How do I do this....and how many ways are there to do this?
I think dwsmith is misinterpreting the question. The "surface of the tetrahedron" includes all four faces.
One method, of course, would be to integrate on all four faces separately.
a) For example, the face with vertices (0,0,0), (1,0,0), and (0,1,0) is the triangle with x= 0, y= 0 and x+ y= 1 as boundaries. To integrate over that, let x range from 0 to 1. For each x, then, y ranges from 0 to 1- x:
$\displaystyle \int_{x= 0}^1\int_{y= 0}^{1- x} (x^2+ y^2) dy dx$
(0f course, z= 0 on this face.)
b) To integrate on the face with vertices (0,0,0), (1,0,0), and (0,0,1), do the same in the xz-plane- just replace "y" with "z".

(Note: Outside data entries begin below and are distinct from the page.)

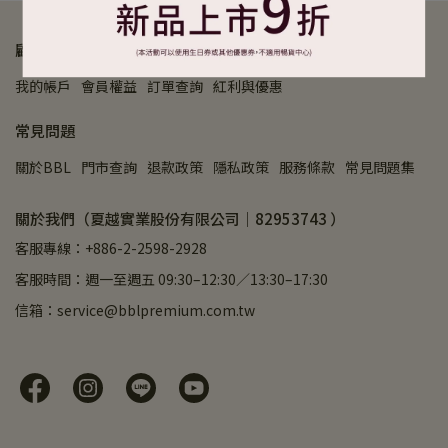
顧客服務
我的帳戶
會員權益
訂單查詢
紅利與優惠
常見問題
關於BBL
門市查詢
退款政策
隱私政策
服務條款
常見問題集
關於我們（夏越實業股份有限公司｜82953743 ）
客服專線：+886-2-2598-2928
客服時間：週一至週五 09:30–12:30／13:30–17:30
信箱：service@bblpremium.com.tw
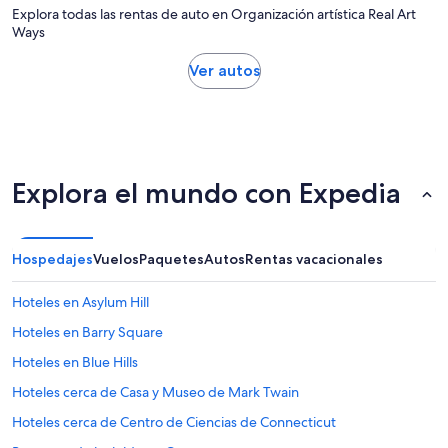
Explora todas las rentas de auto en Organización artística Real Art
Ways
Ver autos
Explora el mundo con Expedia
Hospedajes
Vuelos
Paquetes
Autos
Rentas vacacionales
Hoteles en Asylum Hill
Hoteles en Barry Square
Hoteles en Blue Hills
Hoteles cerca de Casa y Museo de Mark Twain
Hoteles cerca de Centro de Ciencias de Connecticut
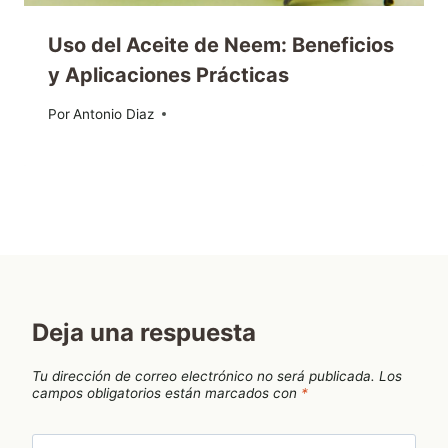
Uso del Aceite de Neem: Beneficios
y Aplicaciones Prácticas
Por
26/12/2024
Antonio Diaz
Deja una respuesta
Tu dirección de correo electrónico no será publicada.
Los
campos obligatorios están marcados con
*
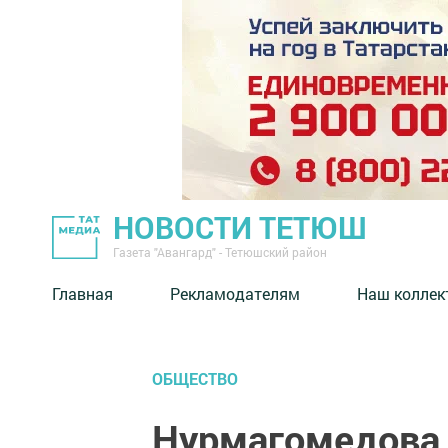
НОВОСТИ ТЕТЮШ
Газета "Авангард" - Тетюшский район
Главная
Рекламодателям
Наш коллек
ОБЩЕСТВО
Нурмагомедова 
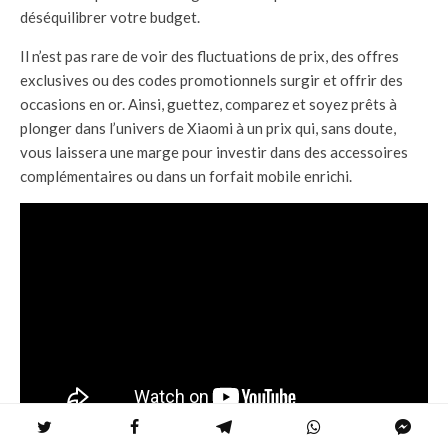
déséquilibrer votre budget.
Il n’est pas rare de voir des fluctuations de prix, des offres
exclusives ou des codes promotionnels surgir et offrir des
occasions en or. Ainsi, guettez, comparez et soyez prêts à
plonger dans l’univers de Xiaomi à un prix qui, sans doute,
vous laissera une marge pour investir dans des accessoires
complémentaires ou dans un forfait mobile enrichi.
Xiaomi 13 Pro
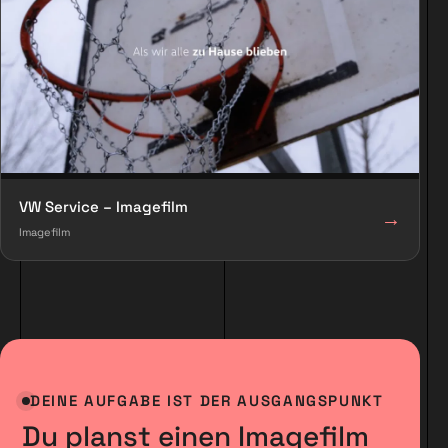
VW Service – Imagefilm
→
Imagefilm
DEINE AUFGABE IST DER AUSGANGSPUNKT
Du planst einen Imagefilm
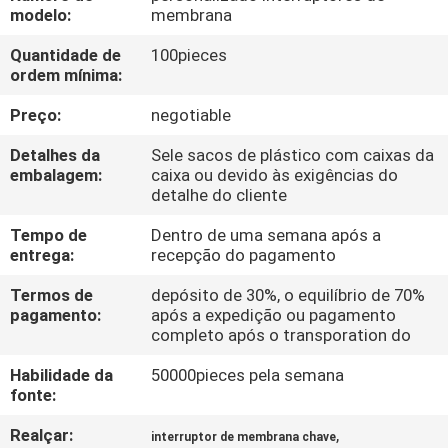
FÁBRICA
modelo:
membrana
Quantidade de
100pieces
CONTROLE
ordem mínima:
DA
Preço:
negotiable
QUALIDADE
Detalhes da
Sele sacos de plástico com caixas da
embalagem:
caixa ou devido às exigências do
detalhe do cliente
CONTACTE-
Tempo de
Dentro de uma semana após a
NOS
entrega:
recepção do pagamento
Termos de
depósito de 30%, o equilíbrio de 70%
PEÇA
pagamento:
após a expedição ou pagamento
completo após o transporation do
UMAS
CITAÇÕES
Habilidade da
50000pieces pela semana
fonte:
MAPA
Realçar:
,
interruptor de membrana chave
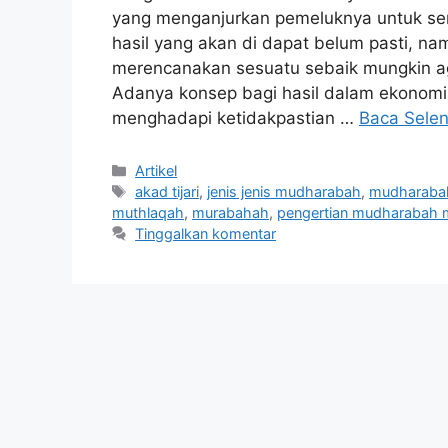
yang menganjurkan pemeluknya untuk sen
hasil yang akan di dapat belum pasti, n
merencanakan sesuatu sebaik mungkin ag
Adanya konsep bagi hasil dalam ekonomi
menghadapi ketidakpastian …
Baca Sele
Kategori
Artikel
Tag
akad tijari
,
jenis jenis mudharabah
,
mudharaba
muthlaqah
,
murabahah
,
pengertian mudharabah 
Tinggalkan komentar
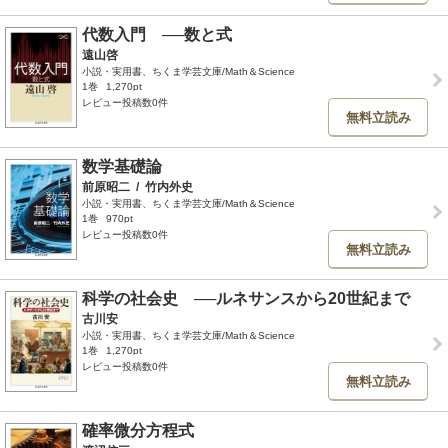
代数入門 ──数と式
遠山啓
小説・実用書、ちくま学芸文庫/Math＆Science
1巻
1,270pt
レビュー投稿数0件
無料立読み
数学基礎論
前原昭二
/
竹内外史
小説・実用書、ちくま学芸文庫/Math＆Science
1巻
970pt
レビュー投稿数0件
無料立読み
科学の社会史 ──ルネサンスから20世紀まで
古川安
小説・実用書、ちくま学芸文庫/Math＆Science
1巻
1,270pt
レビュー投稿数0件
無料立読み
確率微分方程式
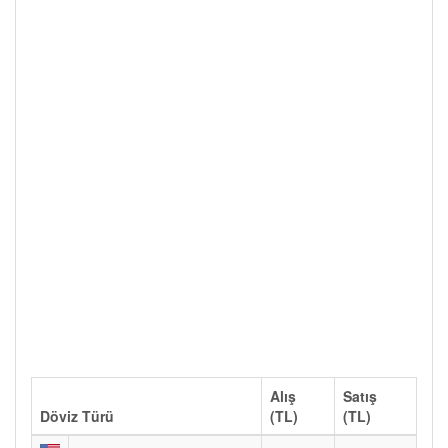
Alış
Satış
Döviz Türü
(TL)
(TL)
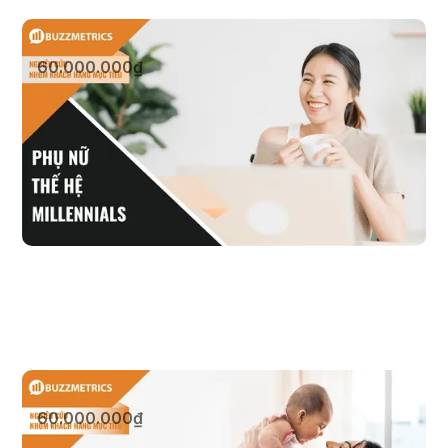
Phụ nữ thế hệ Millennials
60.000.000₫
Xem sản phẩm
Mẹ trên mạng xã hội
60.000.000₫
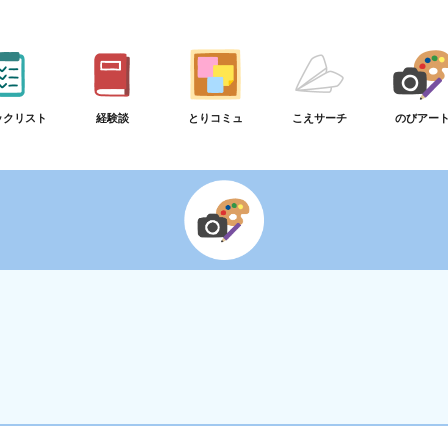
ックリスト
経験談
とりコミュ
こえサーチ
のびアー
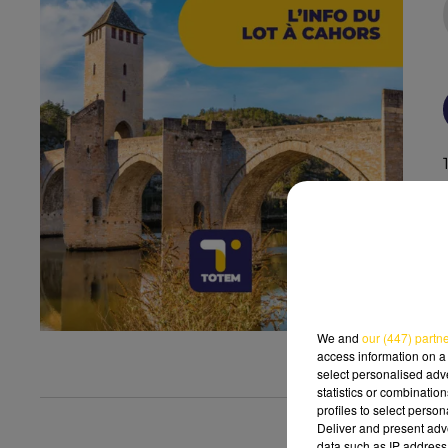
We and
our (447) partn
access information on a 
select personalised ad
statistics or combinatio
profiles to select person
Deliver and present adv
data such as IP address 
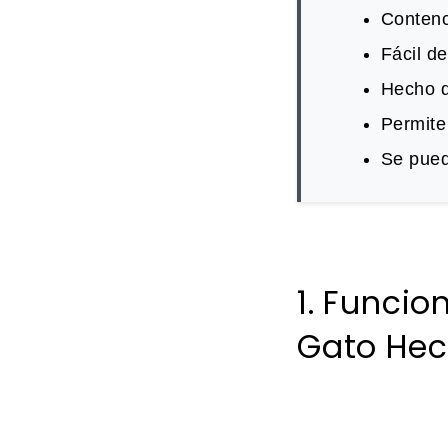
Contenc
Fácil d
Hecho de
Permite 
Se pued
1. Funcio
Gato Hec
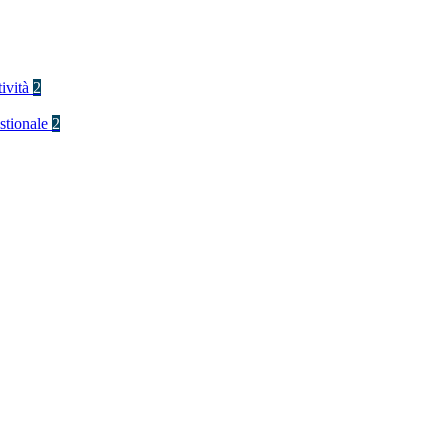
tività
2
stionale
2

c) To integrate on the face with vertices (0,0,0), (0,1,0), and (0,0,1) do the same in the yz-plane- just replace "x" with "z".
It should not be hard to see, from symmetry, that those three integrals will give the same result- so just do the first one and multiply by 3.
d) The face with vertices (1,0,0), (0,1,0) and (0,0,1) is a little harder. Projecting down to the xy-plane, we have the same triangle as in (a) but now, since the plane is x+ y+ z= 1, z= 1- x- y:
$\displaystyle \int_{x=0}^1\int_{y=0}^{1- x} \sqrt{x^2+ y^2+ (1- x- y)^2}dy dx$.